Transdev – Saint-Gratien : intérêts communs

15 Septembre 2021

Au dépôt de Saint-Gratien, dans le Val-d’Oise, en vue d’emporter son appel d’offres en réduisant la masse salariale, Transdev avait prévu une augmentation de la charge de travail et le blocage des embauches.

C’est contre ces attaques, mises en place depuis début août, que le mouvement de grève a démarré le 6 septembre.

Ce dépôt dessert le réseau de bus de la région Enghien-Montmorency. Un certain nombre de conducteurs arrêtent le travail, particulièrement certains jours, sortes de grosses journées d’action. Ainsi mardi 14 septembre, la moitié des effectifs prévus du dépôt étaient en grève.

Les grévistes dénoncent l’augmentation des cadences et la nette dégradation des conditions de travail. Cela se traduit non seulement par la perte de deux jours de RTT, mais par la réduction de la pause de 30 minutes qui se trouve fractionnée en pauses de cinq minutes. Jusqu’à juillet, les conducteurs étaient sur une ligne unique. Aujourd’hui, une ligne supplémentaire, voire trois, ont été ajoutées. Quant à l’amplitude de la journée de travail, si quelques-uns l’ont vue diminuer, pour d’autres, bien plus nombreux, elle a augmenté. Au total, la conséquence est d’accroître le nombre de tours effectués par les conducteurs d’un demi-tour supplémentaire pour chaque service en moyenne.

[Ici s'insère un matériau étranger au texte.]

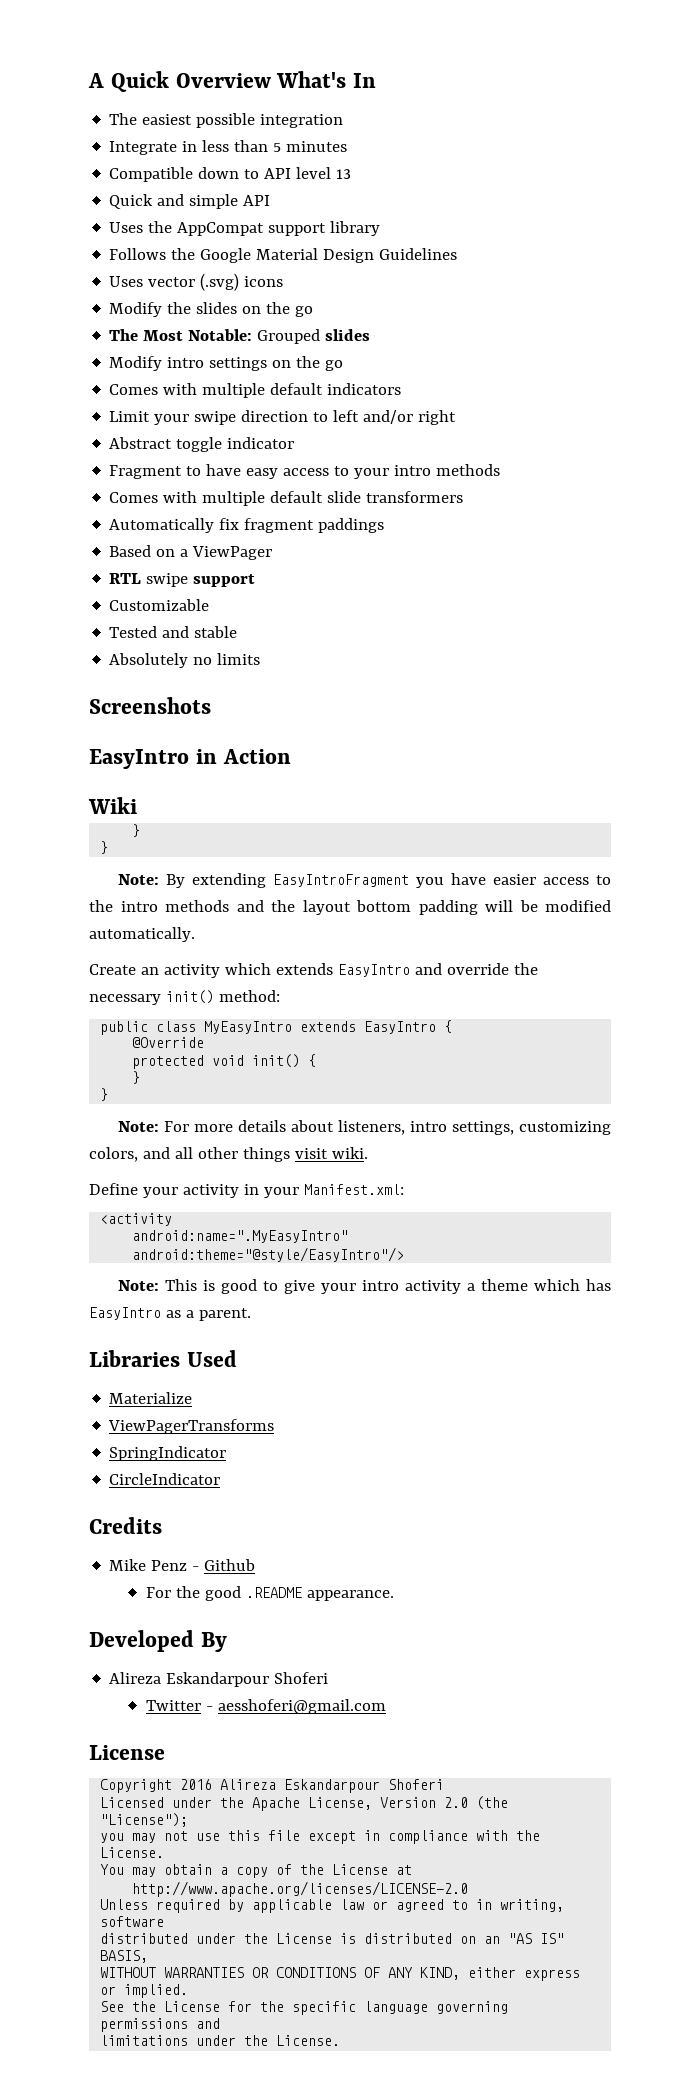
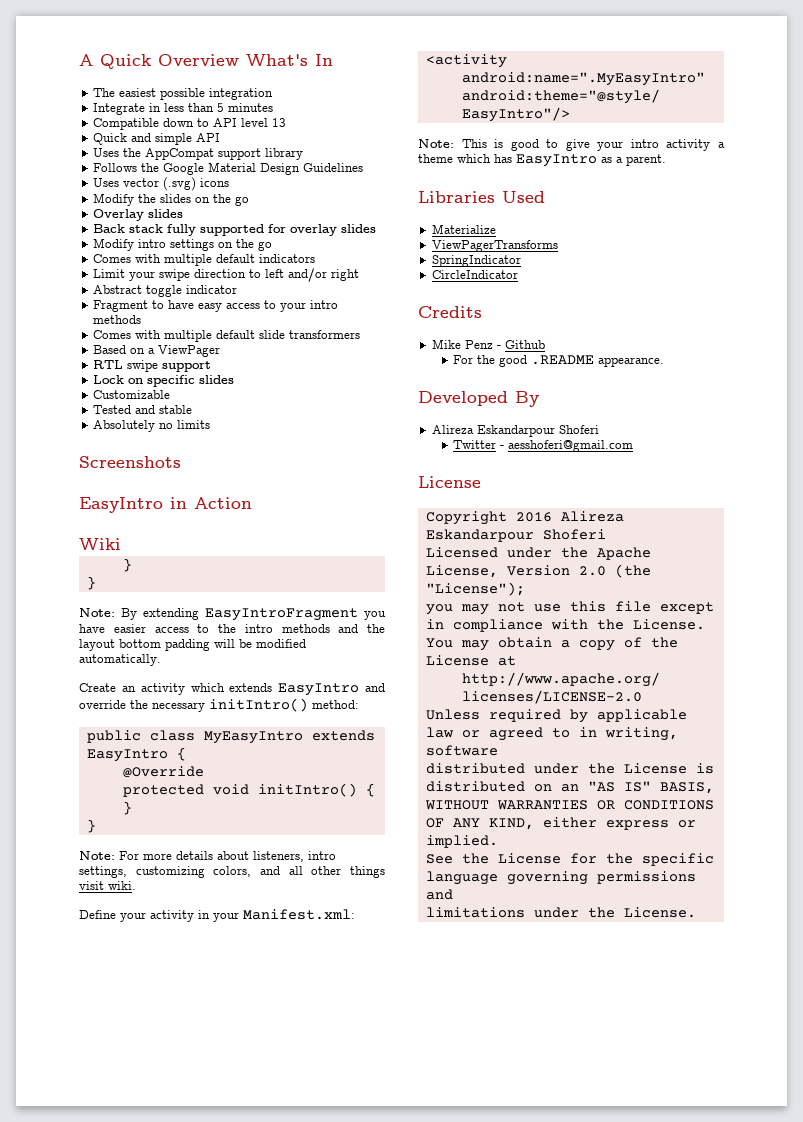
[109,329,321,344] The Most Notable: Grouped -> [92,209,183,221] [92,224,337,236] Overlay slides // Back stack fully supported for overlay
[109,518,385,533] // Automatically fix fragment paddings -> (360, 334) none
(256, 580) none -> [92,375,234,387] // Lock on specific slides
[165,990,214,1004] init() -> [209,698,308,712] initIntro()
[252,1054,301,1068] init() -> [257,783,357,797] initIntro()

Jusqu’à présent, les grévistes de Saint-Gratien avaient peu de contacts directs avec les autres dépôts. Le rassemblement organisé le 14 septembre devant le siège de la région Île-de-France a permis d’en nouer et de mesurer combien les problèmes des travailleurs des différents dépôts sont les mêmes, et qu’au-delà de différences mineures dans les revendications, le combat est bien celui de tous.